▶ [Task brief]: Your reply should reproduce each record precisely as written.

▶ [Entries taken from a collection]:
Segment Open
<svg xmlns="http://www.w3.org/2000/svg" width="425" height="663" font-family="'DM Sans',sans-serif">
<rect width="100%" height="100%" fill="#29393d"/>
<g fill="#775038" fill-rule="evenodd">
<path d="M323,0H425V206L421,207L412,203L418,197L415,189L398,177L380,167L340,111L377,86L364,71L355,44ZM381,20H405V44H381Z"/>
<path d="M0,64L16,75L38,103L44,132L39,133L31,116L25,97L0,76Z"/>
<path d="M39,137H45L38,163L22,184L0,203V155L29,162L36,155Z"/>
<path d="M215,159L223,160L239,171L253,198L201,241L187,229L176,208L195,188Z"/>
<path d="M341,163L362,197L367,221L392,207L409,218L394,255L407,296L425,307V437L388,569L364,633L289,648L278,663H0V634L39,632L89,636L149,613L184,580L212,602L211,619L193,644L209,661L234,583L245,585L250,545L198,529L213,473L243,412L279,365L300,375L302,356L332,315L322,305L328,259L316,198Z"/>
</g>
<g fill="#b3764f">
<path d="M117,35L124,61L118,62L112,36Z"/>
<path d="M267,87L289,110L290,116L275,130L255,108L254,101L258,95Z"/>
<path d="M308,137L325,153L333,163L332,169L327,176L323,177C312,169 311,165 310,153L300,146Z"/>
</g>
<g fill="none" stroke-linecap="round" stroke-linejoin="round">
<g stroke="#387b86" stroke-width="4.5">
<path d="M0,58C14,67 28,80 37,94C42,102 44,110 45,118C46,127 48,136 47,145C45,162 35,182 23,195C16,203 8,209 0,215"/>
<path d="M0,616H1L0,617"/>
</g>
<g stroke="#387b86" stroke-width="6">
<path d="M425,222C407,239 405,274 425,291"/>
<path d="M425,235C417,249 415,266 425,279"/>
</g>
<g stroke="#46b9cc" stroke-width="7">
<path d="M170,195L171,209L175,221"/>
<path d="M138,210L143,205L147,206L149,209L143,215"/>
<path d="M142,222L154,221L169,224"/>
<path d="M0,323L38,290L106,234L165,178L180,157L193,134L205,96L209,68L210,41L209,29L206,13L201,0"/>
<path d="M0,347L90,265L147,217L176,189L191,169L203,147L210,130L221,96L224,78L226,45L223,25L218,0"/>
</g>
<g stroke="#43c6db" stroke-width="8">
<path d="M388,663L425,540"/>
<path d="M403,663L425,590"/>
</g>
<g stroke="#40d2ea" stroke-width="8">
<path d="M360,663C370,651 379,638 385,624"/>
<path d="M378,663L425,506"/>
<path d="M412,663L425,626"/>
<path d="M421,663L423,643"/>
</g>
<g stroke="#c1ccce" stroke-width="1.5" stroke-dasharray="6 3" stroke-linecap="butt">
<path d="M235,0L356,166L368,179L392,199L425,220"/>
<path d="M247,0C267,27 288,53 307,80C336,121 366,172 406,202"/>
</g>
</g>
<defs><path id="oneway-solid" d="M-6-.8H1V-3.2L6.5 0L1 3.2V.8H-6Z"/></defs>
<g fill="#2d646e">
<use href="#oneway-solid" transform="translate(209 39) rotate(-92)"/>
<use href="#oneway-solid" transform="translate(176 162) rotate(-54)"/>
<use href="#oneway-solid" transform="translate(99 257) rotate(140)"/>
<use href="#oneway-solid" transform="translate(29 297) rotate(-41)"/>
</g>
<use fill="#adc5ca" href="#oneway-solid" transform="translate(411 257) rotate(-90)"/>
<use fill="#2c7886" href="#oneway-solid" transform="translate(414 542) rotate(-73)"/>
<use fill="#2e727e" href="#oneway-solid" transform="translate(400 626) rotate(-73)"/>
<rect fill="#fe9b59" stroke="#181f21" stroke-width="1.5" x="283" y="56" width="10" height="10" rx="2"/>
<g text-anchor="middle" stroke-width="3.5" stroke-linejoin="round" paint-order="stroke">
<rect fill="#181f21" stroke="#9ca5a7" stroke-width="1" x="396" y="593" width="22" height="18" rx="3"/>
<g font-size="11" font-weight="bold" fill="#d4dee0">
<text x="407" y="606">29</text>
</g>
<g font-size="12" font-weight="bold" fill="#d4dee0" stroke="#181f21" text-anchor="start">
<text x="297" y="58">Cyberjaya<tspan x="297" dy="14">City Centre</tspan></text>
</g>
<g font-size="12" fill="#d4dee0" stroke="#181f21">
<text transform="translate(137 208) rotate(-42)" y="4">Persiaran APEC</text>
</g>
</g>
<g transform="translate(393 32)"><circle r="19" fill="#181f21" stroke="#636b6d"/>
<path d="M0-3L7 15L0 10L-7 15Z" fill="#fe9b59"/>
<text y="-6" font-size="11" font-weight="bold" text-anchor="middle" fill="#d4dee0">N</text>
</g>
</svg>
Segment Closed
▶ [Answer section]:
<svg xmlns="http://www.w3.org/2000/svg" width="425" height="663" font-family="'DM Sans',sans-serif">
<rect width="100%" height="100%" fill="#29393d"/>
<g fill="#775038" fill-rule="evenodd">
<path d="M323,0H425V206L421,207L412,203L418,197L415,189L398,177L380,167L340,111L377,86L364,71L355,44ZM381,20H405V44H381Z"/>
<path d="M0,64L16,75L38,103L44,132L39,133L31,116L25,97L0,76Z"/>
<path d="M39,137H45L38,163L22,184L0,203V155L29,162L36,155Z"/>
<path d="M215,159L223,160L239,171L253,198L201,241L187,229L176,208L195,188Z"/>
<path d="M341,163L362,197L367,221L392,207L409,218L394,255L407,296L425,307V437L388,569L364,633L289,648L278,663H0V634L39,632L89,636L149,613L184,580L212,602L211,619L193,644L209,661L234,583L245,585L250,545L198,529L213,473L243,412L279,365L300,375L302,356L332,315L322,305L328,259L316,198Z"/>
</g>
<g fill="#b3764f">
<path d="M117,35L124,61L118,62L112,36Z"/>
<path d="M267,87L289,110L290,116L275,130L255,108L254,101L258,95Z"/>
<path d="M308,137L325,153L333,163L332,169L327,176L323,177C312,169 311,165 310,153L300,146Z"/>
</g>
<g fill="none" stroke-linecap="round" stroke-linejoin="round">
<g stroke="#387b86" stroke-width="4.5">
<path d="M0,58C14,67 28,80 37,94C42,102 44,110 45,118C46,127 48,136 47,145C45,162 35,182 23,195C16,203 8,209 0,215"/>
<path d="M0,616H1L0,617"/>
</g>
<g stroke="#387b86" stroke-width="6">
<path d="M425,222C407,239 405,274 425,291"/>
<path d="M425,235C417,249 415,266 425,279"/>
</g>
<g stroke="#46b9cc" stroke-width="7">
<path d="M170,195L171,209L175,221"/>
<path d="M138,210L143,205L147,206L149,209L143,215"/>
<path d="M142,222L154,221L169,224"/>
<path d="M0,323L38,290L106,234L165,178L180,157L193,134L205,96L209,68L210,41L209,29L206,13L201,0"/>
<path d="M0,347L90,265L147,217L176,189L191,169L203,147L210,130L221,96L224,78L226,45L223,25L218,0"/>
</g>
<g stroke="#43c6db" stroke-width="8">
<path d="M388,663L425,540"/>
<path d="M403,663L425,590"/>
</g>
<g stroke="#40d2ea" stroke-width="8">
<path d="M360,663C370,651 379,638 385,624"/>
<path d="M378,663L425,506"/>
<path d="M412,663L425,626"/>
<path d="M421,663L423,643"/>
</g>
<g stroke="#c1ccce" stroke-width="1.5" stroke-dasharray="6 3" stroke-linecap="butt">
<path d="M235,0L356,166L368,179L392,199L425,220"/>
<path d="M247,0C267,27 288,53 307,80C336,121 366,172 406,202"/>
</g>
</g>
<defs><path id="oneway-solid" d="M-6-.8H1V-3.2L6.5 0L1 3.2V.8H-6Z"/></defs>
<g fill="#2d646e">
<use href="#oneway-solid" transform="translate(209 39) rotate(-92)"/>
<use href="#oneway-solid" transform="translate(176 162) rotate(-54)"/>
<use href="#oneway-solid" transform="translate(99 257) rotate(140)"/>
<use href="#oneway-solid" transform="translate(29 297) rotate(-41)"/>
</g>
<use fill="#adc5ca" href="#oneway-solid" transform="translate(411 257) rotate(-90)"/>
<use fill="#2c7886" href="#oneway-solid" transform="translate(414 542) rotate(-73)"/>
<use fill="#2e727e" href="#oneway-solid" transform="translate(400 626) rotate(-73)"/>
<rect fill="#fe9b59" stroke="#181f21" stroke-width="1.5" x="283" y="56" width="10" height="10" rx="2"/>
<g text-anchor="middle" stroke-width="3.5" stroke-linejoin="round" paint-order="stroke">
<rect fill="#181f21" stroke="#9ca5a7" stroke-width="1" x="396" y="593" width="22" height="18" rx="3"/>
<g font-size="11" font-weight="bold" fill="#d4dee0">
<text x="407" y="606">29</text>
</g>
<g font-size="12" font-weight="bold" fill="#d4dee0" stroke="#181f21" text-anchor="start">
<text x="297" y="58">Cyberjaya<tspan x="297" dy="14">City Centre</tspan></text>
</g>
<g font-size="12" fill="#d4dee0" stroke="#181f21">
<text transform="translate(137 208) rotate(-42)" y="4">Persiaran APEC</text>
</g>
</g>
<g transform="translate(393 32)"><circle r="19" fill="#181f21" stroke="#636b6d"/>
<path d="M0-3L7 15L0 10L-7 15Z" fill="#fe9b59"/>
<text y="-6" font-size="11" font-weight="bold" text-anchor="middle" fill="#d4dee0">N</text>
</g>
</svg>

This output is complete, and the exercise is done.